About this task:
Starting at the beginning of the data and going on through the line with "ADAUGĂ ÎN COȘ", write those lines out again, substituting "RON" for "lei" and leaving everything else unchanged. Omit the pictures.

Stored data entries
- Opening Delimiter -
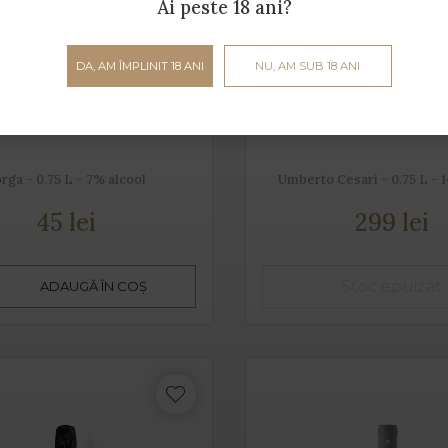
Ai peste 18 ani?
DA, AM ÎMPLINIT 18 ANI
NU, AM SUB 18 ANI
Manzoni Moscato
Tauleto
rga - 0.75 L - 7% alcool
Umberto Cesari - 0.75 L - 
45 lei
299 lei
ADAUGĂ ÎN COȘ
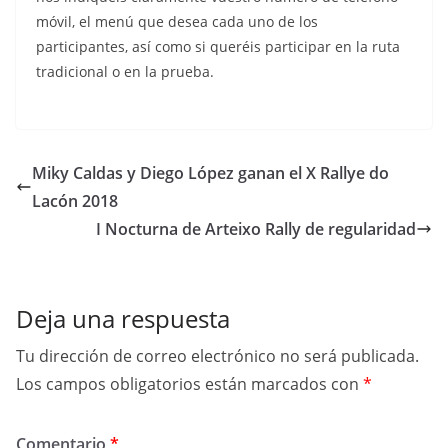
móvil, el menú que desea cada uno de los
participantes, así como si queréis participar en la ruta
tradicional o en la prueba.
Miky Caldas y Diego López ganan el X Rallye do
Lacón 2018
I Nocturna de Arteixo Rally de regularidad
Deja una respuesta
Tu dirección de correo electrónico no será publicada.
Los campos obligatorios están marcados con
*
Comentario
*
- Closing Delimiter -
Final answer:
Ai peste 18 ani?
DA, AM ÎMPLINIT 18 ANI
NU, AM SUB 18 ANI
Manzoni Moscato
Tauleto
rga - 0.75 L - 7% alcool
Umberto Cesari - 0.75 L - 
45 RON
299 RON
ADAUGĂ ÎN COȘ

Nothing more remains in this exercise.